I have not idea about part a. I know I need to prove the integration of f(x,y)=1, but how should I deal with the range of x and y.

I have not idea about part a. I know I need to prove the integration of f(x,y)=1, but how should I deal with the range of x and y.
We deal with part a), which is causing you some difficulty. It is basically a calculus problem.
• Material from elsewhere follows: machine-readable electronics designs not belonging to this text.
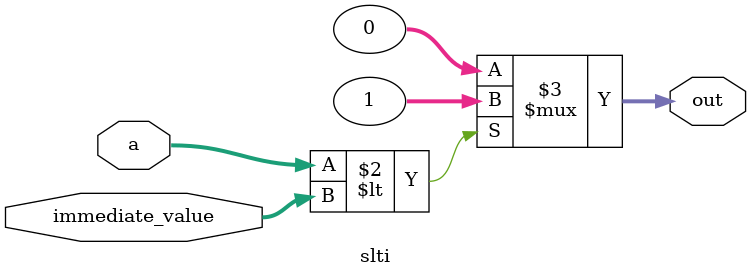
<source format=v>
module slti(a,immediate_value,out);
input [31:0]a,immediate_value;
output reg [31:0] out;
always @*
out= a<immediate_value ? 1:0 ;
endmodule

</source>
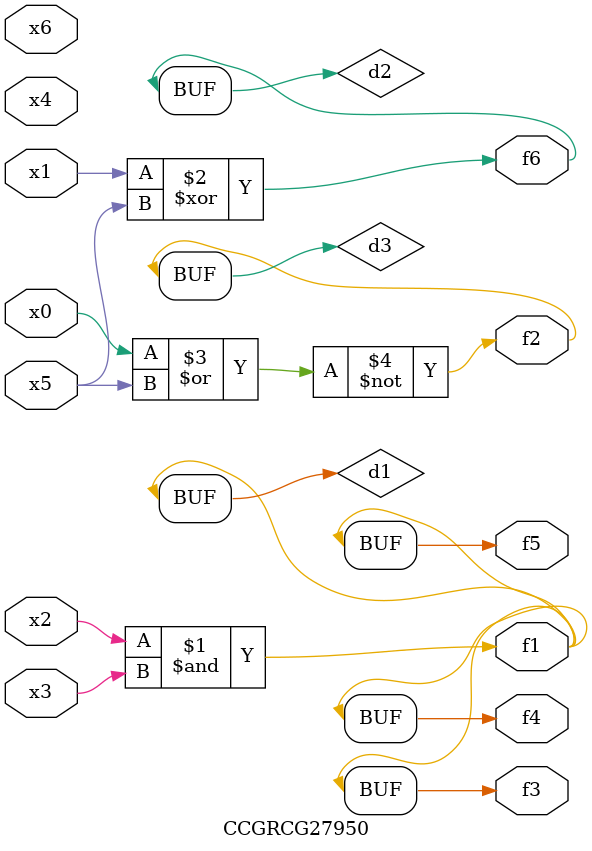
<source format=v>
module CCGRCG27950(
	input x0, x1, x2, x3, x4, x5, x6,
	output f1, f2, f3, f4, f5, f6
);

	wire d1, d2, d3;

	and (d1, x2, x3);
	xor (d2, x1, x5);
	nor (d3, x0, x5);
	assign f1 = d1;
	assign f2 = d3;
	assign f3 = d1;
	assign f4 = d1;
	assign f5 = d1;
	assign f6 = d2;
endmodule

</source>
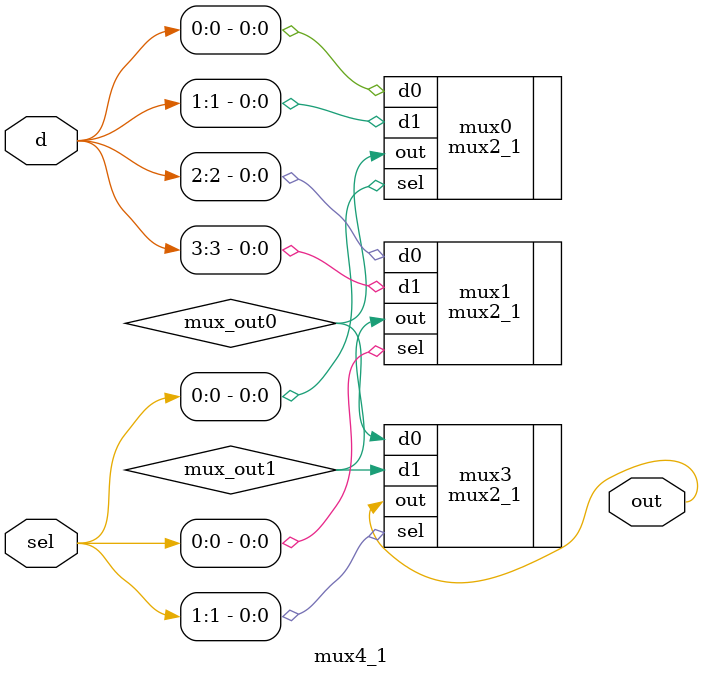
<source format=sv>
module mux4_1 (out, d, sel);
	input logic [1:0] sel;
	input logic [3:0] d;
	output logic out;
	
	logic mux_out0, mux_out1;
	
	mux2_1 mux0 (.out(mux_out0), .d0(d[0]), .d1(d[1]), .sel(sel[0]));
	mux2_1 mux1 (.out(mux_out1), .d0(d[2]), .d1(d[3]), .sel(sel[0]));
	
	mux2_1 mux3 (.out, .d0(mux_out0), .d1(mux_out1), .sel(sel[1]));
	
endmodule 
</source>
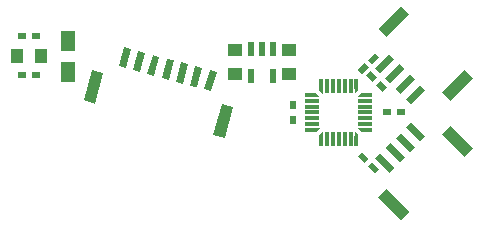
<source format=gbr>
G04 #@! TF.FileFunction,Soldermask,Bot*
%FSLAX46Y46*%
G04 Gerber Fmt 4.6, Leading zero omitted, Abs format (unit mm)*
G04 Created by KiCad (PCBNEW 4.0.5-e0-6337~49~ubuntu14.04.1) date Fri May  5 09:40:51 2017*
%MOMM*%
%LPD*%
G01*
G04 APERTURE LIST*
%ADD10C,0.100000*%
%ADD11R,0.800000X0.500000*%
%ADD12R,1.000000X1.200000*%
%ADD13R,1.200000X1.000000*%
%ADD14R,0.500000X0.800000*%
%ADD15R,0.600000X1.200000*%
%ADD16R,0.900000X0.300000*%
%ADD17R,1.200000X0.300000*%
%ADD18R,0.300000X0.900000*%
%ADD19R,0.300000X1.200000*%
%ADD20R,1.250000X1.800000*%
G04 APERTURE END LIST*
D10*
G36*
X187238347Y-96661911D02*
X186798355Y-98303985D01*
X186218799Y-98148693D01*
X186658791Y-96506619D01*
X187238347Y-96661911D01*
X187238347Y-96661911D01*
G37*
G36*
X186030940Y-96338387D02*
X185590948Y-97980461D01*
X185011392Y-97825169D01*
X185451384Y-96183095D01*
X186030940Y-96338387D01*
X186030940Y-96338387D01*
G37*
G36*
X188445754Y-96985435D02*
X188005762Y-98627509D01*
X187426206Y-98472217D01*
X187866198Y-96830143D01*
X188445754Y-96985435D01*
X188445754Y-96985435D01*
G37*
G36*
X189653162Y-97308958D02*
X189213170Y-98951032D01*
X188633614Y-98795740D01*
X189073606Y-97153666D01*
X189653162Y-97308958D01*
X189653162Y-97308958D01*
G37*
G36*
X180082509Y-97384464D02*
X179383697Y-99992463D01*
X178417771Y-99733644D01*
X179116583Y-97125645D01*
X180082509Y-97384464D01*
X180082509Y-97384464D01*
G37*
G36*
X191045766Y-100322060D02*
X190346954Y-102930059D01*
X189381028Y-102671240D01*
X190079840Y-100063241D01*
X191045766Y-100322060D01*
X191045766Y-100322060D01*
G37*
G36*
X184243976Y-95859571D02*
X184823532Y-96014863D01*
X184383540Y-97656937D01*
X183803984Y-97501645D01*
X184243976Y-95859571D01*
X184243976Y-95859571D01*
G37*
G36*
X183036569Y-95536047D02*
X183616125Y-95691339D01*
X183176133Y-97333413D01*
X182596577Y-97178121D01*
X183036569Y-95536047D01*
X183036569Y-95536047D01*
G37*
G36*
X181829162Y-95212524D02*
X182408718Y-95367816D01*
X181968726Y-97009890D01*
X181389170Y-96854598D01*
X181829162Y-95212524D01*
X181829162Y-95212524D01*
G37*
G36*
X204831712Y-98727907D02*
X206033794Y-97525825D01*
X206458058Y-97950089D01*
X205255976Y-99152171D01*
X204831712Y-98727907D01*
X204831712Y-98727907D01*
G37*
G36*
X205715596Y-99611790D02*
X206917678Y-98409708D01*
X207341942Y-98833972D01*
X206139860Y-100036054D01*
X205715596Y-99611790D01*
X205715596Y-99611790D01*
G37*
G36*
X203947829Y-97844024D02*
X205149911Y-96641942D01*
X205574175Y-97066206D01*
X204372093Y-98268288D01*
X203947829Y-97844024D01*
X203947829Y-97844024D01*
G37*
G36*
X203063946Y-96960140D02*
X204266028Y-95758058D01*
X204690292Y-96182322D01*
X203488210Y-97384404D01*
X203063946Y-96960140D01*
X203063946Y-96960140D01*
G37*
G36*
X208738477Y-99028427D02*
X210647666Y-97119238D01*
X211354773Y-97826345D01*
X209445584Y-99735534D01*
X208738477Y-99028427D01*
X208738477Y-99028427D01*
G37*
G36*
X203364466Y-93654416D02*
X205273655Y-91745227D01*
X205980762Y-92452334D01*
X204071573Y-94361523D01*
X203364466Y-93654416D01*
X203364466Y-93654416D01*
G37*
G36*
X204372093Y-103331712D02*
X205574175Y-104533794D01*
X205149911Y-104958058D01*
X203947829Y-103755976D01*
X204372093Y-103331712D01*
X204372093Y-103331712D01*
G37*
G36*
X203488210Y-104215596D02*
X204690292Y-105417678D01*
X204266028Y-105841942D01*
X203063946Y-104639860D01*
X203488210Y-104215596D01*
X203488210Y-104215596D01*
G37*
G36*
X205255976Y-102447829D02*
X206458058Y-103649911D01*
X206033794Y-104074175D01*
X204831712Y-102872093D01*
X205255976Y-102447829D01*
X205255976Y-102447829D01*
G37*
G36*
X206139860Y-101563946D02*
X207341942Y-102766028D01*
X206917678Y-103190292D01*
X205715596Y-101988210D01*
X206139860Y-101563946D01*
X206139860Y-101563946D01*
G37*
G36*
X204071573Y-107238477D02*
X205980762Y-109147666D01*
X205273655Y-109854773D01*
X203364466Y-107945584D01*
X204071573Y-107238477D01*
X204071573Y-107238477D01*
G37*
G36*
X209445584Y-101864466D02*
X211354773Y-103773655D01*
X210647666Y-104480762D01*
X208738477Y-102571573D01*
X209445584Y-101864466D01*
X209445584Y-101864466D01*
G37*
D11*
X173200000Y-97600000D03*
X174400000Y-97600000D03*
X204100000Y-100750000D03*
X205300000Y-100750000D03*
D12*
X172800000Y-96000000D03*
X174800000Y-96000000D03*
D13*
X191250000Y-95500000D03*
X191250000Y-97500000D03*
X195750000Y-97500000D03*
X195750000Y-95500000D03*
D14*
X196100000Y-100150000D03*
X196100000Y-101350000D03*
D11*
X173200000Y-94300000D03*
X174400000Y-94300000D03*
D10*
G36*
X203030330Y-95716117D02*
X203383883Y-96069670D01*
X202818198Y-96635355D01*
X202464645Y-96281802D01*
X203030330Y-95716117D01*
X203030330Y-95716117D01*
G37*
G36*
X202181802Y-96564645D02*
X202535355Y-96918198D01*
X201969670Y-97483883D01*
X201616117Y-97130330D01*
X202181802Y-96564645D01*
X202181802Y-96564645D01*
G37*
G36*
X203383883Y-105530330D02*
X203030330Y-105883883D01*
X202464645Y-105318198D01*
X202818198Y-104964645D01*
X203383883Y-105530330D01*
X203383883Y-105530330D01*
G37*
G36*
X202535355Y-104681802D02*
X202181802Y-105035355D01*
X201616117Y-104469670D01*
X201969670Y-104116117D01*
X202535355Y-104681802D01*
X202535355Y-104681802D01*
G37*
D15*
X193500000Y-95350000D03*
X192550000Y-95350000D03*
X194450000Y-95350000D03*
X194450000Y-97650000D03*
X192550000Y-97650000D03*
D16*
X202400000Y-99250000D03*
D17*
X202250000Y-99750000D03*
X202250000Y-100250000D03*
X202250000Y-100750000D03*
X202250000Y-101250000D03*
X202250000Y-101750000D03*
D16*
X202400000Y-102250000D03*
D18*
X201500000Y-103150000D03*
D19*
X201000000Y-103000000D03*
X200500000Y-103000000D03*
X200000000Y-103000000D03*
X199500000Y-103000000D03*
X199000000Y-103000000D03*
D18*
X198500000Y-103150000D03*
D16*
X197600000Y-102250000D03*
D17*
X197750000Y-101750000D03*
X197750000Y-101250000D03*
X197750000Y-100750000D03*
X197750000Y-100250000D03*
X197750000Y-99750000D03*
D16*
X197600000Y-99250000D03*
D18*
X198500000Y-98350000D03*
D19*
X199000000Y-98500000D03*
X199500000Y-98500000D03*
X200000000Y-98500000D03*
X200500000Y-98500000D03*
X201000000Y-98500000D03*
D18*
X201500000Y-98350000D03*
D10*
G36*
X202400000Y-99400000D02*
X201600000Y-99400000D01*
X201900000Y-99100000D01*
X202100000Y-99100000D01*
X202400000Y-99400000D01*
X202400000Y-99400000D01*
G37*
G36*
X201350000Y-99150000D02*
X201350000Y-98350000D01*
X201650000Y-98650000D01*
X201650000Y-98850000D01*
X201350000Y-99150000D01*
X201350000Y-99150000D01*
G37*
G36*
X198650000Y-102350000D02*
X198650000Y-103150000D01*
X198350000Y-102850000D01*
X198350000Y-102650000D01*
X198650000Y-102350000D01*
X198650000Y-102350000D01*
G37*
G36*
X197600000Y-102100000D02*
X198400000Y-102100000D01*
X198100000Y-102400000D01*
X197900000Y-102400000D01*
X197600000Y-102100000D01*
X197600000Y-102100000D01*
G37*
G36*
X201600000Y-102100000D02*
X202400000Y-102100000D01*
X202100000Y-102400000D01*
X201900000Y-102400000D01*
X201600000Y-102100000D01*
X201600000Y-102100000D01*
G37*
G36*
X201350000Y-103150000D02*
X201350000Y-102350000D01*
X201650000Y-102650000D01*
X201650000Y-102850000D01*
X201350000Y-103150000D01*
X201350000Y-103150000D01*
G37*
G36*
X198400000Y-99400000D02*
X197600000Y-99400000D01*
X197900000Y-99100000D01*
X198100000Y-99100000D01*
X198400000Y-99400000D01*
X198400000Y-99400000D01*
G37*
G36*
X198650000Y-98350000D02*
X198650000Y-99150000D01*
X198350000Y-98850000D01*
X198350000Y-98650000D01*
X198650000Y-98350000D01*
X198650000Y-98350000D01*
G37*
G36*
X204083883Y-98630330D02*
X203730330Y-98983883D01*
X203164645Y-98418198D01*
X203518198Y-98064645D01*
X204083883Y-98630330D01*
X204083883Y-98630330D01*
G37*
G36*
X203235355Y-97781802D02*
X202881802Y-98135355D01*
X202316117Y-97569670D01*
X202669670Y-97216117D01*
X203235355Y-97781802D01*
X203235355Y-97781802D01*
G37*
D20*
X177100000Y-94700000D03*
X177100000Y-97300000D03*
M02*

</source>
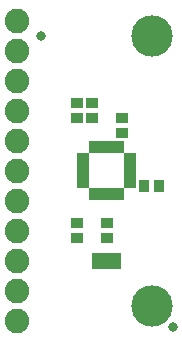
<source format=gbr>
G04 EAGLE Gerber RS-274X export*
G75*
%MOMM*%
%FSLAX34Y34*%
%LPD*%
%INSoldermask Top*%
%IPPOS*%
%AMOC8*
5,1,8,0,0,1.08239X$1,22.5*%
G01*
%ADD10R,1.003200X0.503200*%
%ADD11R,0.503200X1.003200*%
%ADD12R,1.103200X0.903200*%
%ADD13R,0.903200X1.103200*%
%ADD14C,2.082800*%
%ADD15C,3.505200*%
%ADD16R,0.838200X1.473200*%
%ADD17C,0.838200*%


D10*
X68900Y152200D03*
X68900Y147200D03*
X68900Y142200D03*
X68900Y137200D03*
X68900Y132200D03*
X68900Y127200D03*
D11*
X76400Y119700D03*
X81400Y119700D03*
X86400Y119700D03*
X91400Y119700D03*
X96400Y119700D03*
X101400Y119700D03*
D10*
X108900Y127200D03*
X108900Y132200D03*
X108900Y137200D03*
X108900Y142200D03*
X108900Y147200D03*
X108900Y152200D03*
D11*
X101400Y159700D03*
X96400Y159700D03*
X91400Y159700D03*
X86400Y159700D03*
X81400Y159700D03*
X76400Y159700D03*
D12*
X63500Y95400D03*
X63500Y82400D03*
X63500Y184000D03*
X63500Y197000D03*
X76200Y184000D03*
X76200Y197000D03*
X101600Y171300D03*
X101600Y184300D03*
D13*
X120500Y127000D03*
X133500Y127000D03*
D12*
X88900Y95400D03*
X88900Y82400D03*
D14*
X12700Y12700D03*
X12700Y38100D03*
X12700Y63500D03*
X12700Y88900D03*
X12700Y114300D03*
X12700Y139700D03*
X12700Y165100D03*
X12700Y190500D03*
X12700Y215900D03*
X12700Y241300D03*
X12700Y266700D03*
D15*
X127000Y254000D03*
X127000Y25400D03*
D16*
X80772Y63500D03*
X88900Y63500D03*
X97028Y63500D03*
D17*
X33020Y254000D03*
X144780Y7620D03*
M02*

</source>
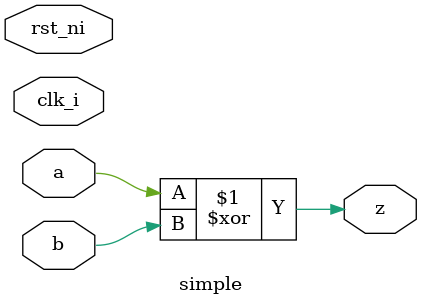
<source format=sv>
module simple (
    input  logic a,
    input  logic b,
    output logic z,
    input  logic clk_i,
    input  logic rst_ni
);
    assign z = a ^ b;

endmodule : simple

</source>
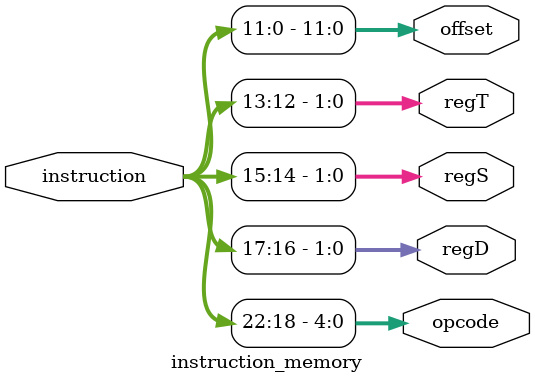
<source format=v>
module instruction_memory(
  input wire [22:0] instruction,
  output wire [4:0] opcode,
  output wire [1:0] regD,
  output wire [1:0] regS,
  output wire [1:0] regT,
  output wire [11:0] offset

);
  
  assign opcode = instruction[22:18];
  assign regD = instruction[17:16];
  assign regS = instruction[15:14];
  assign regT = instruction[13:12];
  assign offset = instruction[11:0];
  
endmodule

</source>
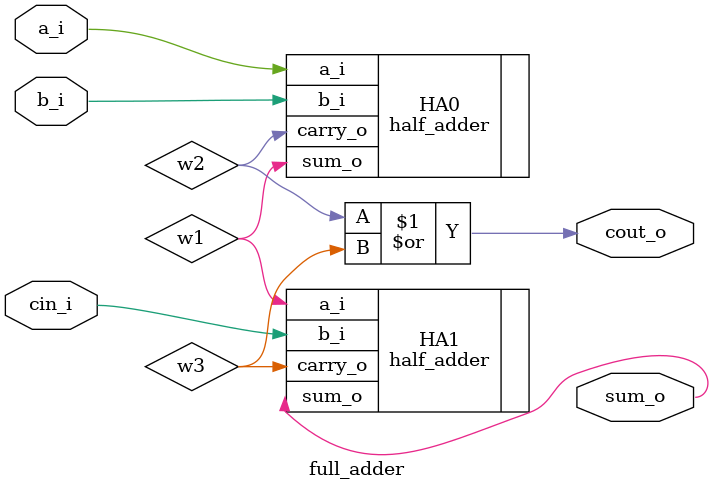
<source format=v>
`timescale 1ns / 1ps

//Verilog 1-bit Full Adder
module full_adder(
    input a_i,
    input b_i,
    input cin_i,
    output sum_o,
    output cout_o);
    
    wire w1, w2, w3;
    
    half_adder HA0(.a_i(a_i),
                   .b_i(b_i),
                   .sum_o(w1),
                   .carry_o(w2));
                   
    half_adder HA1(.a_i(w1),
                   .b_i(cin_i), 
                   .sum_o(sum_o),
                   .carry_o(w3));
                    
    or g1(cout_o, w2, w3);
    
endmodule
</source>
Our density function is $0$ except on the part of the $x$-$y$ plane which is below the line $y=x$. Call this region $D$. We want to show that $$\iint_D \frac{2e^{-2x}}{x}\,dx\,dy=1.$$ One standard way to evaluate this kind of double integral is to express it as an iterated integral. We have in principle a choice as to whether to integrate first with respect to $x$ or with respect to $y$. With respect to $x$ looks difficult. So let us integrate first with respect to $y$. We get $$\int_{x=0}^\infty \left(\int_0^x \frac{2e^{-2x}}{x}\,dy\right)\,dx.$$ The inner integral is simply $x\frac{2e^{-2x}}{x}$, which is $2e^{-2x}$. The outer integral is therefore $$\int_{0}^\infty 2e^{-2x}\,dx.$$ This integral is easy to evaluate. It is $1$.
On the way, we have found the (marginal) density of $X$, for that is obtained by "integrating out" $y$. The marginal density is $2e^{-2x}$ (when $x\gt 0$). For $x\le 0$, the density function of $X$ is $0$.